Gambar: karṣaka = कर्षक.
(Sumber gambar: Rincian)

8. kleśa (क्लेश)
9. nāyikātva (नायिकात्व)
10. tantraka (तन्त्रक)
11. nartaka (f. nartakī) (नर्तक / नर्तकी)
12. naraka (नरक)
13. lābhaka (लाभक)
14. īśvaratā (ईश्वरता)
15. dhenukā f. (धेनुका)
16. yodhaka (योधक)
17. kopa (कोप)
18. veśaka (वेशक)
19. darśaka (दर्शक)
20. kopaka (कोपक)

B) Terjemahkan:

  1. Tugas semua yang lahir dua kali:
    ijyādhyayanadānāni
    इज्याध्ययनदानानि
    (Yājñavalkyadharmaśāstra I, 118)

  2. Tugas-tugas khusus seorang Brahmana:
    pravacanayājanapratigrahāḥ
    प्रवचनयाजनप्रतिग्रहाः
    (Gautamadharmasūtra X, 2)

  3. Tugas spesifik seorang Kṣatriya:
    rakṣaṇaṃ sarvabhūtānām
    रक्षणं सर्वभूतानाम्
    (sarvabhūtānām = Genitiv: "semua makhluk"; Gautamadharmasūtra X, 7)

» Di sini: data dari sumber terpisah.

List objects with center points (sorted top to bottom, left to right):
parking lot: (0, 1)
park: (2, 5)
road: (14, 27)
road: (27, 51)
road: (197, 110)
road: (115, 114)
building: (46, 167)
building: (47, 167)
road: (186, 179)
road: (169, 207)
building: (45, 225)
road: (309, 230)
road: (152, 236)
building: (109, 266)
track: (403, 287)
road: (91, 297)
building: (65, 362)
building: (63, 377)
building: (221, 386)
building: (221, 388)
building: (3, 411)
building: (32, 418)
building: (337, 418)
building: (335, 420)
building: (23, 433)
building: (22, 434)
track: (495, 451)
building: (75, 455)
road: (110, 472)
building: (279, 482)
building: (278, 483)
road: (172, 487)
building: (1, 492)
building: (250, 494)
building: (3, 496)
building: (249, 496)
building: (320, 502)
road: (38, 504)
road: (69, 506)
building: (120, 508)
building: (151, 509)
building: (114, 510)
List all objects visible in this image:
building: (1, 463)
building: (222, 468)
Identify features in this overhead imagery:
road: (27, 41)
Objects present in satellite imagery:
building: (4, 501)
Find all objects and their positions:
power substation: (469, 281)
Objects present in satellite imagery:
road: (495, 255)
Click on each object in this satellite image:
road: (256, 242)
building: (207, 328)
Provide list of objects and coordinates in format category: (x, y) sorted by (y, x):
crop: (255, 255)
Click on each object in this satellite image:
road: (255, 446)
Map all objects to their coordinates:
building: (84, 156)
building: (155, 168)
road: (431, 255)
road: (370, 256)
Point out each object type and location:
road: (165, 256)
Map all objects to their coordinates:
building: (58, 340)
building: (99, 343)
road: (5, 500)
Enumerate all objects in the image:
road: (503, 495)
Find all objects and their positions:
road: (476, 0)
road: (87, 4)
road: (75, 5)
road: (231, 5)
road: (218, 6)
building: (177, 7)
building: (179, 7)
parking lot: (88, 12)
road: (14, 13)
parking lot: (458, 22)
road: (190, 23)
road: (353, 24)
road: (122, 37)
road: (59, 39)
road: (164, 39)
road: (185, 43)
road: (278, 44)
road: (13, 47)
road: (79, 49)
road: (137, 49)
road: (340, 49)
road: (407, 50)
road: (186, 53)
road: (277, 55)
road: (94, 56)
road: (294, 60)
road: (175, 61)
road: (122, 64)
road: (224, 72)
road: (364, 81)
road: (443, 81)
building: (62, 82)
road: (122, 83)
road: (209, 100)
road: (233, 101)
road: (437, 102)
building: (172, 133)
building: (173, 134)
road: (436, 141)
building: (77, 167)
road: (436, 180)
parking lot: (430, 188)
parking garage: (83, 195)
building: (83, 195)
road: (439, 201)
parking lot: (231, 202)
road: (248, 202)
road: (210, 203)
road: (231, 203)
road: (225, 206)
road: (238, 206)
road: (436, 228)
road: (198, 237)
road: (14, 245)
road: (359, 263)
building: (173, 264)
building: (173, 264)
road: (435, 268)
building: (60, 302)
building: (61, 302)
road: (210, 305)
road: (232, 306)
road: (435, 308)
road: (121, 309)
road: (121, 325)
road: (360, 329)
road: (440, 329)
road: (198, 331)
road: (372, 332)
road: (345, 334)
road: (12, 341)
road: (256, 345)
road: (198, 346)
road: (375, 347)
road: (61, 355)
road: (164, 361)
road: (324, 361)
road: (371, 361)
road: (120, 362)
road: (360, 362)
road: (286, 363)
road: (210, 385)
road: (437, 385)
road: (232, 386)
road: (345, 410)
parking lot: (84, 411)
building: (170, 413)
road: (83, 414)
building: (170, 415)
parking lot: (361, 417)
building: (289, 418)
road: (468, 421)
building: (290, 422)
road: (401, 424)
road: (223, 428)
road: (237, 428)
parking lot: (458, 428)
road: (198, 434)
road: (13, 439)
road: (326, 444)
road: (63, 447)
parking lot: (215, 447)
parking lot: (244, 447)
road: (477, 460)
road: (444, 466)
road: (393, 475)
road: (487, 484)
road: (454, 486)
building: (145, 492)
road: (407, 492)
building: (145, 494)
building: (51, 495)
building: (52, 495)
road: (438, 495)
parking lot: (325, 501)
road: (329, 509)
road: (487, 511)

  4. Tugas spesifik seorang Vaiśya:
    kṛṣivāṇijyapāśupālyakusīdam
    कृषिवाणिज्यपाशुपाल्यकुसीदम्
    (menurut Gautamadharmasūtra X, 49)

  5. Tugas seorang Śūdra:
    dvijātīnāṃ śuśrūṣā vārttā kārukuśīlavakarma ca.
    द्विजातीनां शुश्रूषा वार्त्ता कारुकुशीलवकर्म
    (menurut Kauṭilīya-Arthaśāstra 1.3.8.)
    Penjelasan: dvijātīnām = Genitiv Plural dari dvijāti (terjemahkan di sini: "terhadap para Dwija"); kārukuśīlavakarma adalah Tatpuruṣa dengan Dvandva (kārukuśīlava) di komponen pertama. karma = Nom. sg. dari karman n. "tindakan, aktivitas, Karma" berasal dari akar kṛ 8 U). Terjemahkan "Tindakan / Aktivitas ... (Genitif)" (yang ditunjuk oleh Dvandva).

  6. kṛṣiḥ pāśupālyaṃ vāṇijyā ca vārttā.